WHAT THE EXERCISE ASKS
In the records below, begin at the line containing "RAJMOHAN MINISTER" and end at the line containing "sa loob ng halos sampung taon."; quote every line in that span exactly, including both boundary lines, and no others.

Saved data entries

↓

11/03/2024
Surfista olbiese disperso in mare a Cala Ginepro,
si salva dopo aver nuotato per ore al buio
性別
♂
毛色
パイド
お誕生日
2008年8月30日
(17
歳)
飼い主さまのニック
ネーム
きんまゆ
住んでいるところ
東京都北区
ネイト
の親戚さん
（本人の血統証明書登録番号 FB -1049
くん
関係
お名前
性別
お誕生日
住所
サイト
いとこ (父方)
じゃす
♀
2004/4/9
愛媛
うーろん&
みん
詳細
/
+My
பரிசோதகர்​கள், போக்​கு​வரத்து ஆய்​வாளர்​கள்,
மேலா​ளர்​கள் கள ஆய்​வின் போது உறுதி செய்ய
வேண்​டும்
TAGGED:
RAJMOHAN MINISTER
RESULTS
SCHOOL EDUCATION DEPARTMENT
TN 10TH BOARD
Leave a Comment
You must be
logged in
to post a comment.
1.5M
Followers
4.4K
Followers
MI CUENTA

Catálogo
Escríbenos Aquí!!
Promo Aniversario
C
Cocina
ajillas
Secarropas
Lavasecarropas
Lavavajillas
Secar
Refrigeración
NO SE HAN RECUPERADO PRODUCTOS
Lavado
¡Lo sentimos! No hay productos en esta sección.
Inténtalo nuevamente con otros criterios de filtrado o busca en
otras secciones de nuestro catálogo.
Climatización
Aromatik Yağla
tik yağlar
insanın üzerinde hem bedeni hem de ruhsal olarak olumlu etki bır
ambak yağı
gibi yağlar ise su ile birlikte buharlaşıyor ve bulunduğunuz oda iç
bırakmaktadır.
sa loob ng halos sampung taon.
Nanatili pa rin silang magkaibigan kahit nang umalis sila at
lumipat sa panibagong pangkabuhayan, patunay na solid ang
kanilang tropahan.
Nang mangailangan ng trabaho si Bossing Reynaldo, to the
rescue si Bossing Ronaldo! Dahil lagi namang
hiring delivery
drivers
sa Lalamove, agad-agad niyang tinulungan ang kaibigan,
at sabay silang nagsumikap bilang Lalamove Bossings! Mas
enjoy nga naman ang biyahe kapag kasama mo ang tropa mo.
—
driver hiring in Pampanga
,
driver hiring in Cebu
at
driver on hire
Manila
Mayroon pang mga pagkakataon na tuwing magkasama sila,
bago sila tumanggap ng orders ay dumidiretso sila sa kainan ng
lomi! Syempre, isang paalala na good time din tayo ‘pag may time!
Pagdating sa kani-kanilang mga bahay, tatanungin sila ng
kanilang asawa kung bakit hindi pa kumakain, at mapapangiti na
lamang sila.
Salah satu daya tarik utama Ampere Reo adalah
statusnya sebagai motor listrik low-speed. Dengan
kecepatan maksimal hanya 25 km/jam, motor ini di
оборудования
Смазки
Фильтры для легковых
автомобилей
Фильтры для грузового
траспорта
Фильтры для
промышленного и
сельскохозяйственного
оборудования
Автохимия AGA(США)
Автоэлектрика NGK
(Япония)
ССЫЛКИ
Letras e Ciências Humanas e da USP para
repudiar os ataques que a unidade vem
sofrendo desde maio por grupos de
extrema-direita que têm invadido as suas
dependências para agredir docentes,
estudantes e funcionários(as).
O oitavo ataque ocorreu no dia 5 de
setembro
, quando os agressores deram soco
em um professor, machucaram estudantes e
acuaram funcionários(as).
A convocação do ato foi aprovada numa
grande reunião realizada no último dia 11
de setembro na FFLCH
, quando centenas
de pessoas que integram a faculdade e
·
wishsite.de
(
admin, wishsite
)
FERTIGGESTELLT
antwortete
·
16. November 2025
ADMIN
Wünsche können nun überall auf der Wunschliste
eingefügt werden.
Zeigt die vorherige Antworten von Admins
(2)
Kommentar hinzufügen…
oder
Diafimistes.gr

↑
↓

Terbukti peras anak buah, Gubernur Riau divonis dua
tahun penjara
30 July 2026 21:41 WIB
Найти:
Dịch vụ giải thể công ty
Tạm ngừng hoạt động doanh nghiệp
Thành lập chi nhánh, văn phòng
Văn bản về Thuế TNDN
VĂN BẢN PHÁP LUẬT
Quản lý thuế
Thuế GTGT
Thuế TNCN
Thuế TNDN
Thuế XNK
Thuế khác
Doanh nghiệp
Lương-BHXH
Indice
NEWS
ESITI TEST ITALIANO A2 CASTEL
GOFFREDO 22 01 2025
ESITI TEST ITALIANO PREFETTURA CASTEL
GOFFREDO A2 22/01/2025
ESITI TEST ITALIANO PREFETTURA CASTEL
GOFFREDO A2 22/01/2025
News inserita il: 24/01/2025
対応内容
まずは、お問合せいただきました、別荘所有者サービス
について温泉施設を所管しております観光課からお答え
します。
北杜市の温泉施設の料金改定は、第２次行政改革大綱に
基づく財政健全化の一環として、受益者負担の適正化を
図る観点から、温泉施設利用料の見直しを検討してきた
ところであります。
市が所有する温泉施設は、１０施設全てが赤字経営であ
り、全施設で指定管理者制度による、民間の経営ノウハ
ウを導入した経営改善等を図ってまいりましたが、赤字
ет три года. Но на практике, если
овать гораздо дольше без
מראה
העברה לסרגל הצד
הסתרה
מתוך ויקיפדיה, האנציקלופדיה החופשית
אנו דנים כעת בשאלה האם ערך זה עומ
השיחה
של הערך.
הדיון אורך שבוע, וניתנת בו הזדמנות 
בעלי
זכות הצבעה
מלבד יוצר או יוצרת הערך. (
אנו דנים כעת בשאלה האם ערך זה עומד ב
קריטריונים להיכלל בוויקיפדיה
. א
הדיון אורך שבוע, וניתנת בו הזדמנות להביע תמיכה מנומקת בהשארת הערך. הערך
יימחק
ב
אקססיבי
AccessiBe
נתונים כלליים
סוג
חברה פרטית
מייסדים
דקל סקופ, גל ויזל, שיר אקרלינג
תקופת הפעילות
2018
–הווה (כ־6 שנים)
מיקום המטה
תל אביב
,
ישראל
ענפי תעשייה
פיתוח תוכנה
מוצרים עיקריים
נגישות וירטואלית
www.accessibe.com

↑

REPLY TO THE TASK
RAJMOHAN MINISTER
RESULTS
SCHOOL EDUCATION DEPARTMENT
TN 10TH BOARD
Leave a Comment
You must be
logged in
to post a comment.
1.5M
Followers
4.4K
Followers
MI CUENTA

Catálogo
Escríbenos Aquí!!
Promo Aniversario
C
Cocina
ajillas
Secarropas
Lavasecarropas
Lavavajillas
Secar
Refrigeración
NO SE HAN RECUPERADO PRODUCTOS
Lavado
¡Lo sentimos! No hay productos en esta sección.
Inténtalo nuevamente con otros criterios de filtrado o busca en
otras secciones de nuestro catálogo.
Climatización
Aromatik Yağla
tik yağlar
insanın üzerinde hem bedeni hem de ruhsal olarak olumlu etki bır
ambak yağı
gibi yağlar ise su ile birlikte buharlaşıyor ve bulunduğunuz oda iç
bırakmaktadır.
sa loob ng halos sampung taon.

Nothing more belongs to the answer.